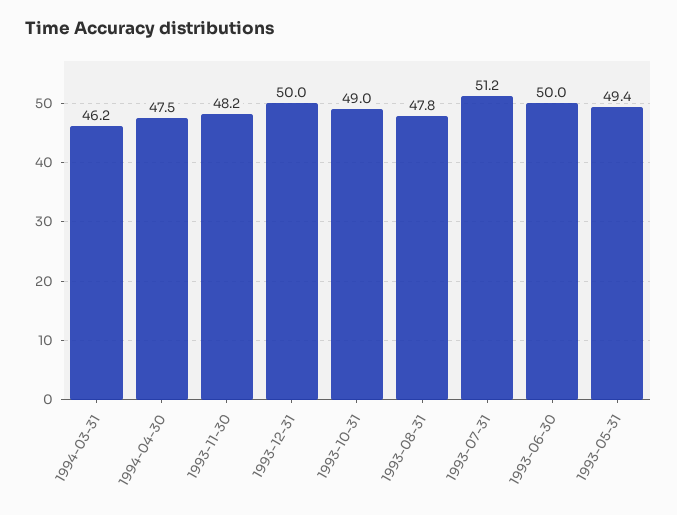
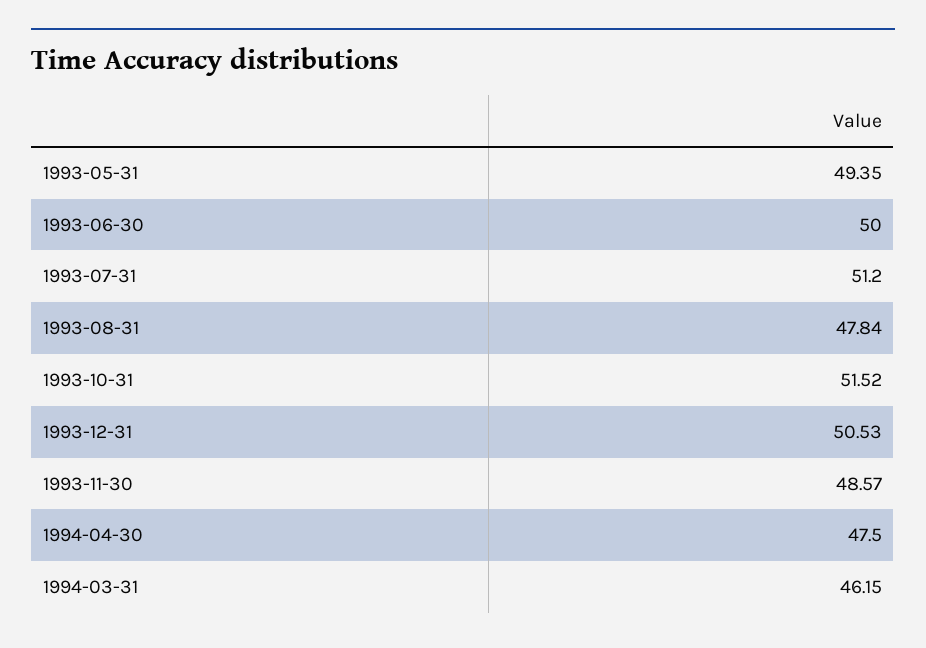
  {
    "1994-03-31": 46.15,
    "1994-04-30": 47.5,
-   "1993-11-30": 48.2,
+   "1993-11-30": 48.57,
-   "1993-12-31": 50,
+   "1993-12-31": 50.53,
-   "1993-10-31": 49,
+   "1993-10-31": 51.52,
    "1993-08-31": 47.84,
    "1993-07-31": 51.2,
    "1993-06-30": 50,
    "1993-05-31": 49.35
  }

· · · ·

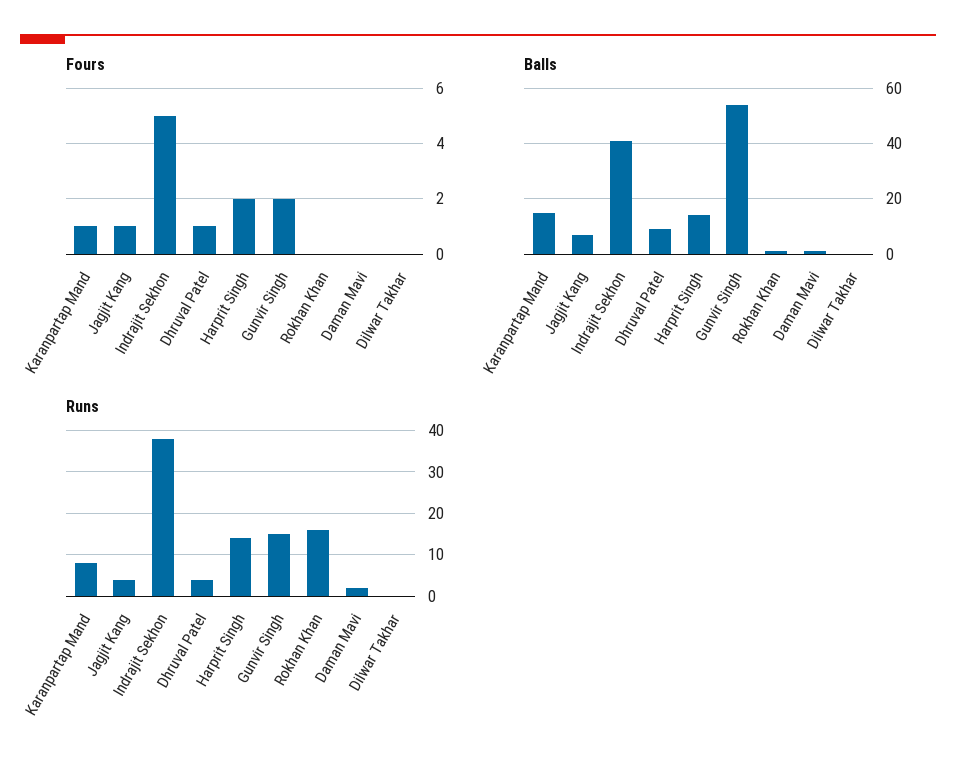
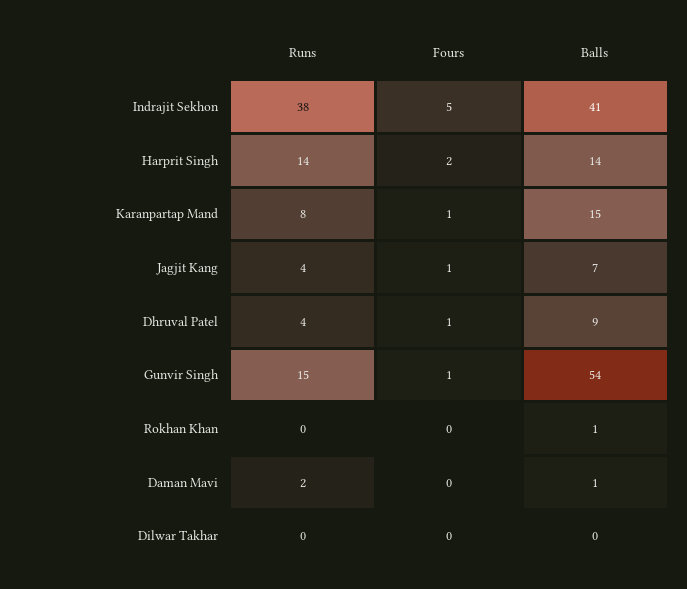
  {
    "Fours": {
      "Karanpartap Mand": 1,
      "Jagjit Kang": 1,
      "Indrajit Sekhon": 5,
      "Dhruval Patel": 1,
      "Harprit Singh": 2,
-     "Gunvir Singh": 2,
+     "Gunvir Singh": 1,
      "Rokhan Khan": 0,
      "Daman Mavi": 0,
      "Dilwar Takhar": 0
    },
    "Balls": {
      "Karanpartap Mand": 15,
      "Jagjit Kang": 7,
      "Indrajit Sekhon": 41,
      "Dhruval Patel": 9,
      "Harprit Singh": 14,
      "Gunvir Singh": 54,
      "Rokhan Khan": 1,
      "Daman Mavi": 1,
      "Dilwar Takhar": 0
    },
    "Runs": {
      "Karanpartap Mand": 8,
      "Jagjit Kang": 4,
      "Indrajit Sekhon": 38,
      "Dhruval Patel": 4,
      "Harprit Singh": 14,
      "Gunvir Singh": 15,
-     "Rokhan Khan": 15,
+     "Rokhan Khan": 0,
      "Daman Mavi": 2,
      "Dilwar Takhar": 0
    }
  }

· · · ·

# [EXERCISE OBJECTIVE]
Only the lines that contain the string "Mavi" are to be copied from the records.

# [ANSWER FOR THIS EXERCISE]
      "Daman Mavi": 0,
      "Daman Mavi": 1,
      "Daman Mavi": 2,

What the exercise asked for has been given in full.